Although a banned activity, illegal chainsaw milling has persisted due to its contribution mainly to rural employment and the supply of lumber for domestic use. However, the activity is accompanied by conflicts, loss of revenue and deforestation. Ghana’s Voluntary Partnership Agreement with the European Union requires that the country not only trades in legal lumber internationally but also locally. In view of this, the EU Chainsaw Milling Project in Ghana has been engaging stakeholders to find sustainable alternative to illegal chainsaw milling in the country. Out of the dialogue came the use of artisanal milling in which former chainsaw operators receive adequate training and are able to source and mill lumber legally for the domestic market.

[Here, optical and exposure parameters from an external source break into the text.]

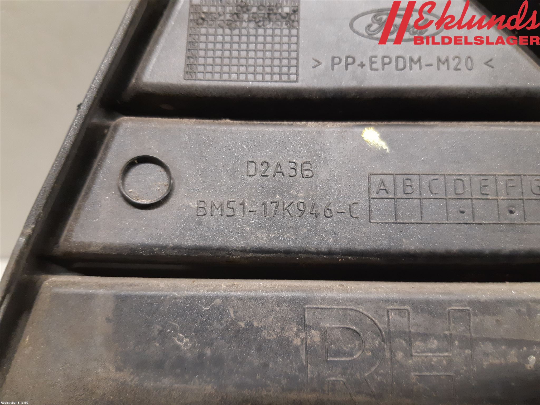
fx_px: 406
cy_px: 202
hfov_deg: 67.3
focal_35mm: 26
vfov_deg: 53.1
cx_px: 270
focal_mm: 3.93
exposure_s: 1/33
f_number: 1.7
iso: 250
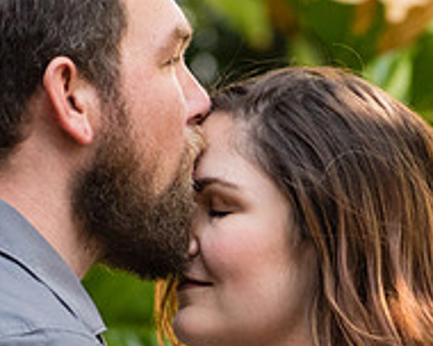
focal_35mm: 928
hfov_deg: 2.1
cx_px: 275
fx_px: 11892
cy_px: 268
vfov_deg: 1.7
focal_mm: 210
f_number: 5.3
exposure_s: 1/500
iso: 800
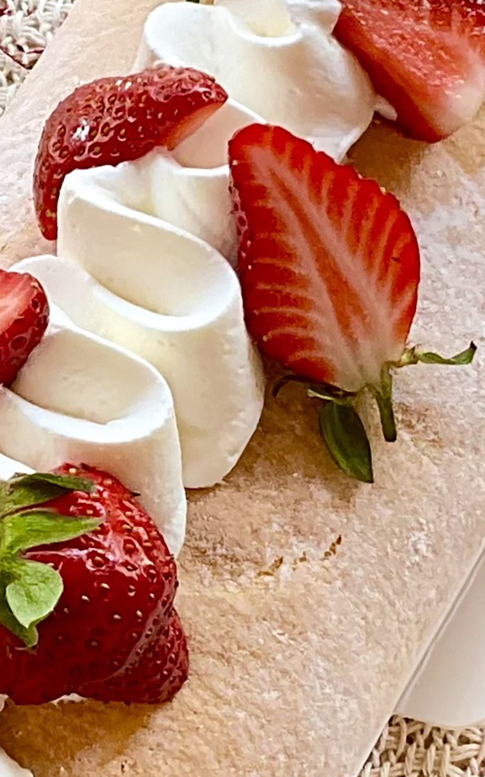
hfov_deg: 12.5
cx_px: -135
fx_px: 2158
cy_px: 245
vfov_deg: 20.3
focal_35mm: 102
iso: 40
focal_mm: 3
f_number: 1.8
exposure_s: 1/122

Meanwhile, some Timber concession holders claim to be underutilizing their harvesting rights resulting in substantial volumes of un-removed yields causing revenue loss to the state. To make use of un-removed yields, LLL entered into a Business Partnership Agreement as a joint effort to put legal lumber on the domestic market. In December the company supplied the Sankore group with logs from various tree species with a total volume of 81 m3.

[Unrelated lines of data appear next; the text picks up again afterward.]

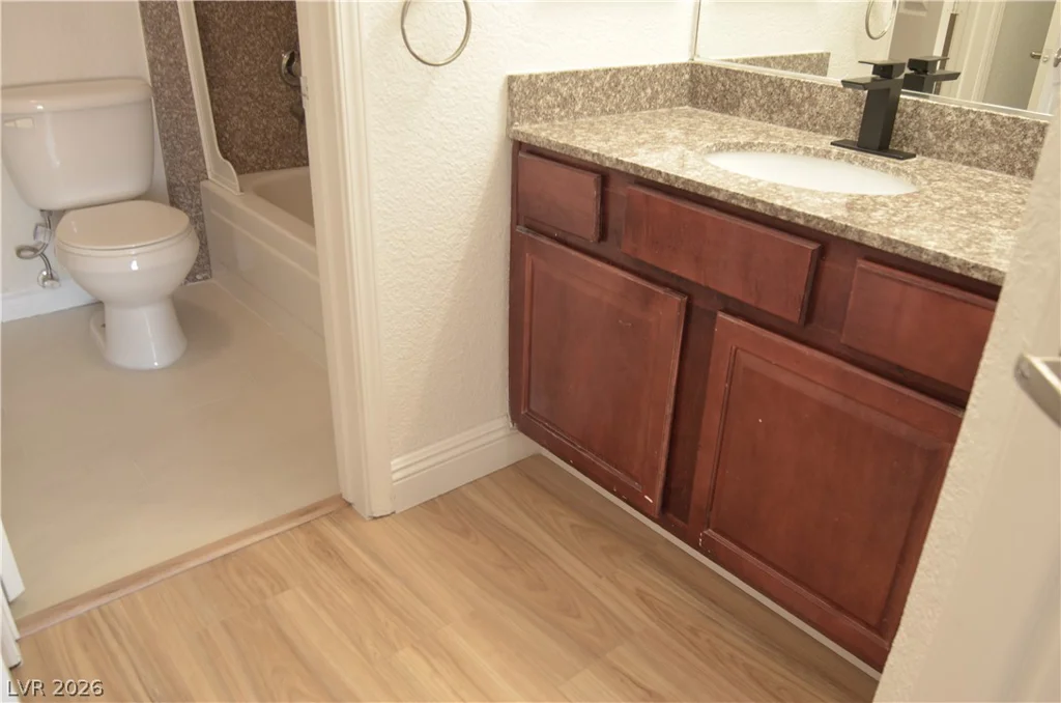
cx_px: 530
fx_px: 794
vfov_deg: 47.7
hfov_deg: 67.5
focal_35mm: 27
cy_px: 352
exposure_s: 1/30
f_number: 3.5
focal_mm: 18
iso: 500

The artisanal milling group in Sankore, comprising former illegal chainsaw operators, has been trained to become artisanal millers within the framework of the EU chainsaw milling project. Within the agreement with LLL, the group pledged their commitment to supply legal lumber to the domestic market. They will also monitor illegal chainsaw milling activities and report them to the appropriate authorities. It is foreseen that the continued supply of logs to the artisanal milling group and the signing of more Business Partnership Agreements will gradually transform Ghana’s domestic market to a legal business, supporting the implementation of the VPA.